Everyone seems to have a sense of humor these days, while I sit in my coldwater flat, eating black bread and leek soup, and scowling.

Andrew Sullivan has been talking all week about our Post-PC culture which can laugh at anything. Some of his readers have noted that this is a sign of despair more than anything. Everything is screwed- let's have a good popper!

But, maybe it's also easier to laugh when you believe that your actions have no real consequences...

Lakshmi Chundry notes of recent Marine memoirs:
The slacker memoirs are often funny and sometimes insightful. For the most part, these are decent guys who loathe the bloodlust and common military incompetence that destroy so many lives. Their perspective, however, is blinkered by their need to stay in "character," i.e., the smart-ass who refuses to take anything seriously, including the casualties of war. Even Hartley, who is more clued-in than his compatriots, can only express his unhappiness at the lopsided body count--"a near 1:3 ratio of dead evildoers to innocent and ridiculously poor Iraqis"--with flippancy: "It's like we should have bumper stickers that read, 'I [HEART] DEAD CIVILIANS.'"
This "whatever, dude" detachment...


Gaby Wood on Female Chauvanist Pigs:
While male chauvinist pigs have long been derided, the coinage of Levy's title has risen to the top, claiming that her love of 'all things bimbo' is the gloriously liberated end-result of second-generation feminism.
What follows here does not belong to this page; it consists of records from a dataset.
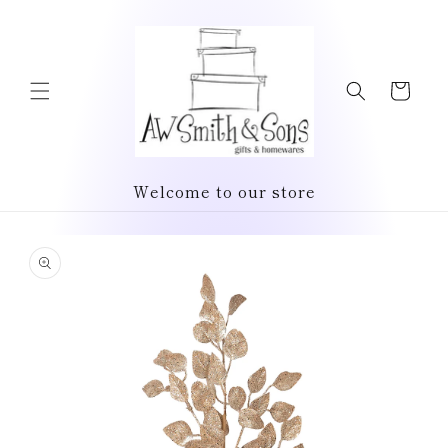
Skip to
content
Cart
Welcome to our store
Skip to
product
information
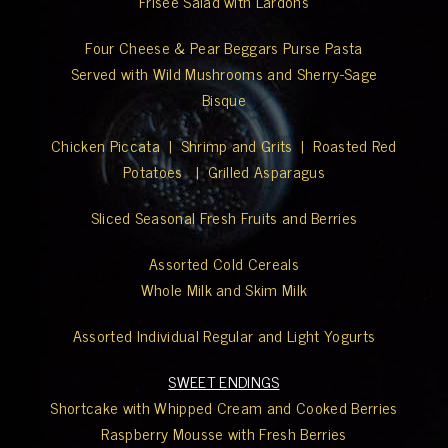
Frisée Salad with Lardons
Four Cheese & Pear Beggars Purse Pasta
Served with Wild Mushrooms and Sherry-Sage
Bisque
Chicken Piccata | Shrimp and Grits | Roasted Red
Potatoes | Grilled Asparagus
Sliced Seasonal Fresh Fruits and Berries
Assorted Cold Cereals
Whole Milk and Skim Milk
Assorted Individual Regular and Light Yogurts
SWEET ENDINGS
Shortcake with Whipped Cream and Cooked Berries
Raspberry Mousse with Fresh Berries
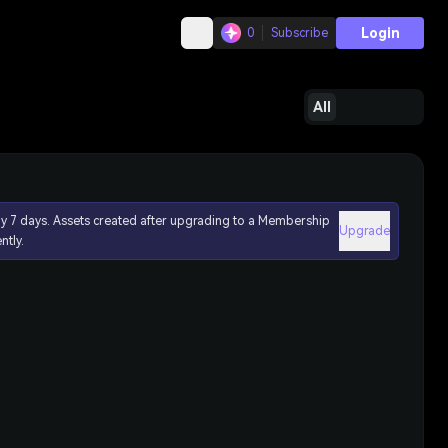
Login
0
Subscribe
All
ly 7 days. Assets created after upgrading to a Membership
Upgrade
ntly.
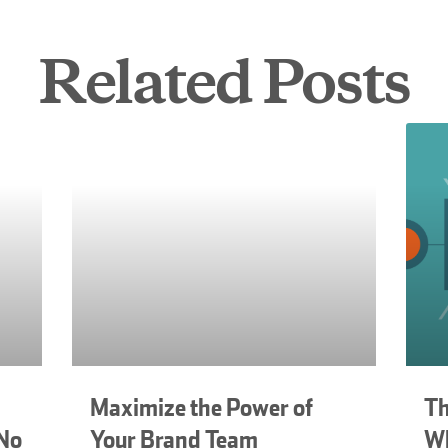
Related Posts
Maximize the Power of
Th
 No
Your Brand Team
Wh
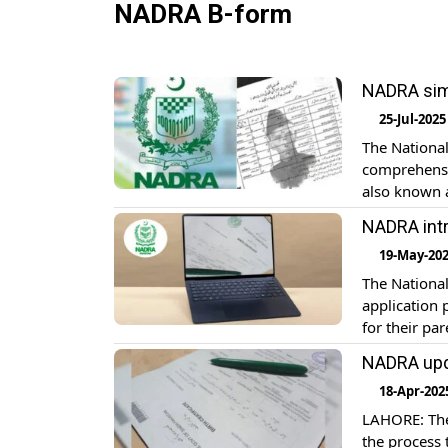
NADRA B-form
NADRA simp
25-Jul-2025
The National
comprehensiv
also known a
the registra
NADRA intr
identificati
19-May-20
The Nationa
application 
for their pa
Registration 
NADRA upda
admissions a
18-Apr-202
LAHORE: The
the process 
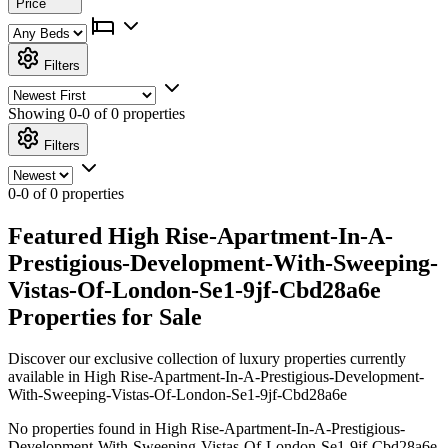
Price
Filters
Showing
0-0 of 0
properties
Filters
0-0 of 0 properties
Featured High Rise-Apartment-In-A-
Prestigious-Development-With-Sweeping-
Vistas-Of-London-Se1-9jf-Cbd28a6e
Properties for Sale
Discover our exclusive collection of luxury properties currently
available in High Rise-Apartment-In-A-Prestigious-Development-
With-Sweeping-Vistas-Of-London-Se1-9jf-Cbd28a6e
No properties found in High Rise-Apartment-In-A-Prestigious-
Development-With-Sweeping-Vistas-Of-London-Se1-9jf-Cbd28a6e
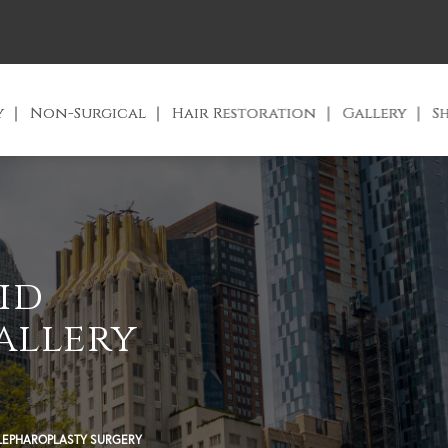
y
Non-Surgical
Hair Restoration
Gallery
S
id
allery
LEPHAROPLASTY SURGERY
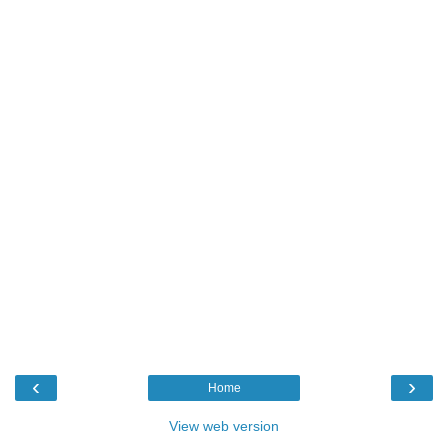
‹
›
Home
View web version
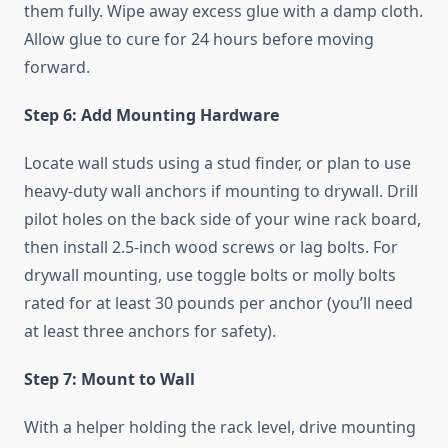
them fully. Wipe away excess glue with a damp cloth.
Allow glue to cure for 24 hours before moving
forward.
Step 6: Add Mounting Hardware
Locate wall studs using a stud finder, or plan to use
heavy-duty wall anchors if mounting to drywall. Drill
pilot holes on the back side of your wine rack board,
then install 2.5-inch wood screws or lag bolts. For
drywall mounting, use toggle bolts or molly bolts
rated for at least 30 pounds per anchor (you’ll need
at least three anchors for safety).
Step 7: Mount to Wall
With a helper holding the rack level, drive mounting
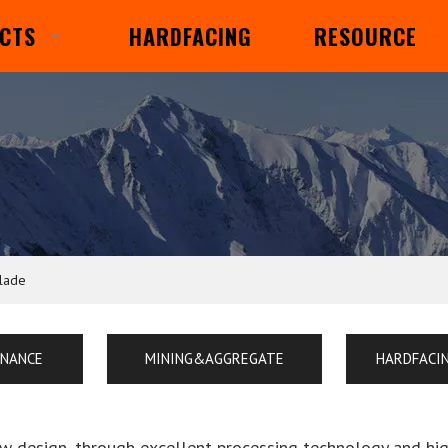
CTS
HARDFACING
RESOURCE
blade
ENANCE
MINING&AGGREGATE
HARDFACI
ew design, through excellent processing technology and hi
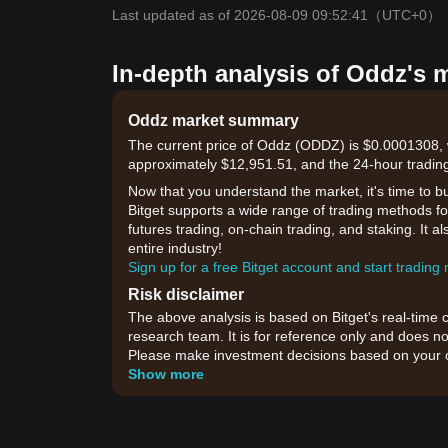
Last updated as of 2026-08-09 09:52:41
（UTC+0）
In-depth analysis of Oddz's 
Oddz market summary
The current price of Oddz (ODDZ) is $0.0001308, w
approximately $12,951.51, and the 24-hour trading
Now that you understand the market, it's time to b
Bitget supports a wide range of trading methods for
futures trading, on-chain trading, and staking. It 
entire industry!
Sign up for a free Bitget account and start trading
Risk disclaimer
The above analysis is based on Bitget's real-time 
research team. It is for reference only and does no
Please make investment decisions based on your o
Show more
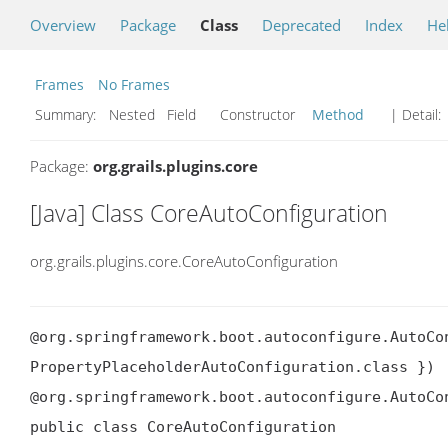
Overview
Package
Class
Deprecated
Index
He
Frames
No Frames
Summary:
Nested Field Constructor
Method
| Detail:
Package:
org.grails.plugins.core
[Java] Class CoreAutoConfiguration
org.grails.plugins.core.CoreAutoConfiguration
@org.springframework.boot.autoconfigure.AutoCon
PropertyPlaceholderAutoConfiguration.class })

@org.springframework.boot.autoconfigure.AutoCo
public class CoreAutoConfiguration
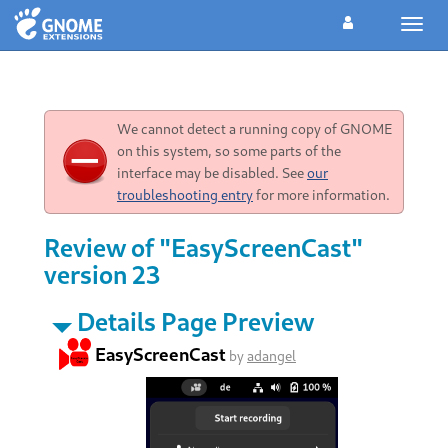
Toggl
navig
We cannot detect a running copy of GNOME
on this system, so some parts of the
interface may be disabled. See
our
troubleshooting entry
for more information.
Review of "EasyScreenCast"
version 23
Details Page Preview
EasyScreenCast
by
adangel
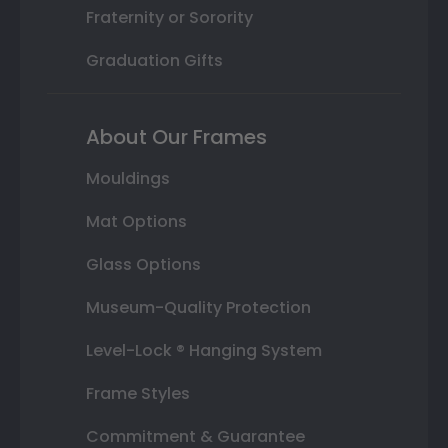
Fraternity or Sorority
Graduation Gifts
About Our Frames
Mouldings
Mat Options
Glass Options
Museum-Quality Protection
Level-Lock ® Hanging System
Frame Styles
Commitment & Guarantee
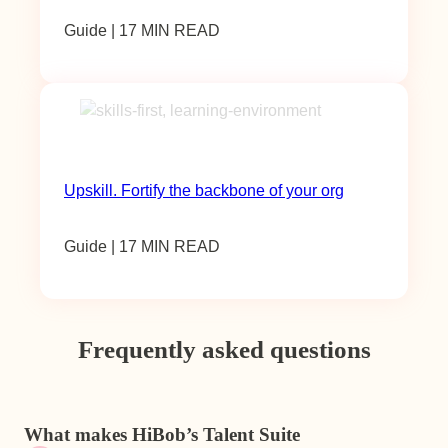
Guide | 17 MIN READ
Upskill. Fortify the backbone of your org
Guide | 17 MIN READ
Frequently asked questions
What makes HiBob’s Talent Suite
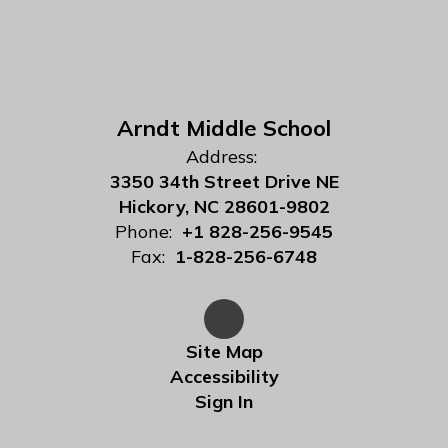
Arndt Middle School
Address:
3350 34th Street Drive NE
Hickory, NC 28601-9802
Phone:
+1 828-256-9545
Fax:
1-828-256-6748
Site Map
Accessibility
Sign In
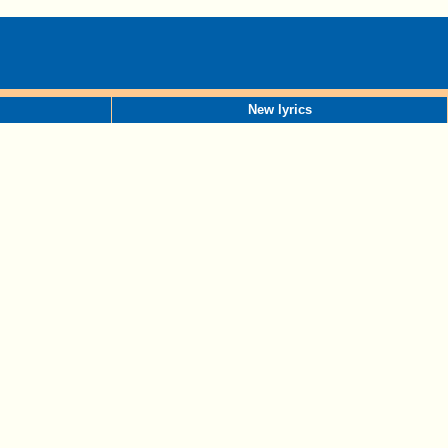
New lyrics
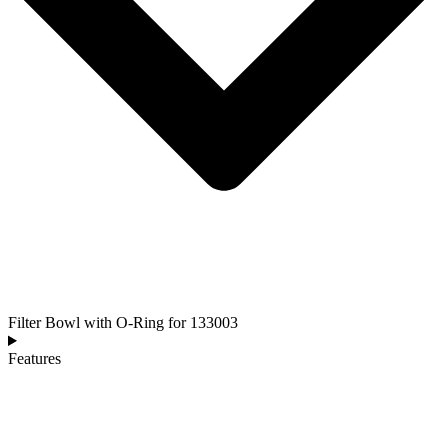
Filter Bowl with O-Ring for 133003
Features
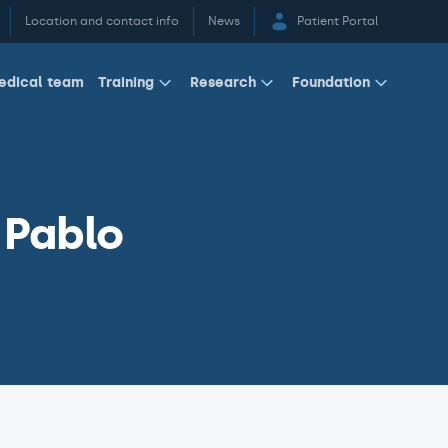
Location and contact info
News
Patient Portal
edical team
Training
Research
Foundation
 Pablo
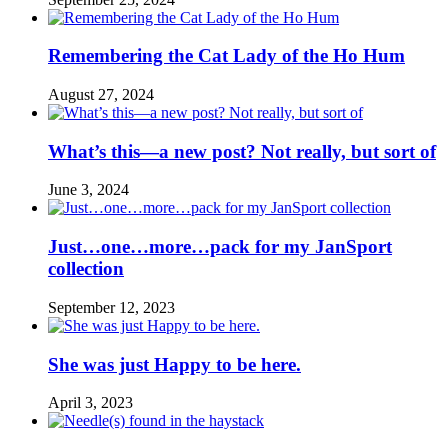
Remembering the Cat Lady of the Ho Hum
August 27, 2024
What’s this—a new post? Not really, but sort of
June 3, 2024
Just…one…more…pack for my JanSport
collection
September 12, 2023
She was just Happy to be here.
April 3, 2023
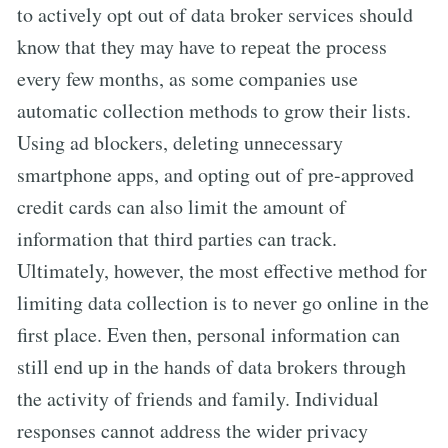
to actively opt out of data broker services should
know that they may have to repeat the process
every few months, as some companies use
automatic collection methods to grow their lists.
Using ad blockers, deleting unnecessary
smartphone apps, and opting out of pre-approved
credit cards can also limit the amount of
information that third parties can track.
Ultimately, however, the most effective method for
limiting data collection is to never go online in the
first place. Even then, personal information can
still end up in the hands of data brokers through
the activity of friends and family. Individual
responses cannot address the wider privacy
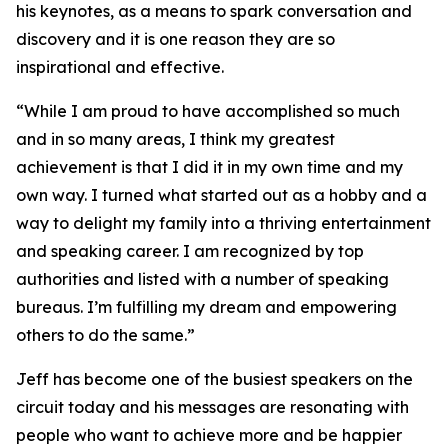
his keynotes, as a means to spark conversation and
discovery and it is one reason they are so
inspirational and effective.
“While I am proud to have accomplished so much
and in so many areas, I think my greatest
achievement is that I did it in my own time and my
own way. I turned what started out as a hobby and a
way to delight my family into a thriving entertainment
and speaking career. I am recognized by top
authorities and listed with a number of speaking
bureaus. I’m fulfilling my dream and empowering
others to do the same.”
Jeff has become one of the busiest speakers on the
circuit today and his messages are resonating with
people who want to achieve more and be happier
The Female Chauvinist Pig, Levy argues, is 'post-feminist. She is funny. She gets it.' She asks: 'Why worry about disgusting or degrading when you could be giving - or getting - a lap dance yourself? Why try to beat them when you can join them?'

Right. But, wait, I don't get it...

2 comments:

daisy said...

Female Chauvinist Pigs is on my to-be-read shelf right now...I'll let you know how it is after I read it.

Rufus said...

I'm halfway looking forward to reading it, and halfway expecting another one of those books that takes a sample of like ten people and extrapolates a national trend from that. But, let me know what you think!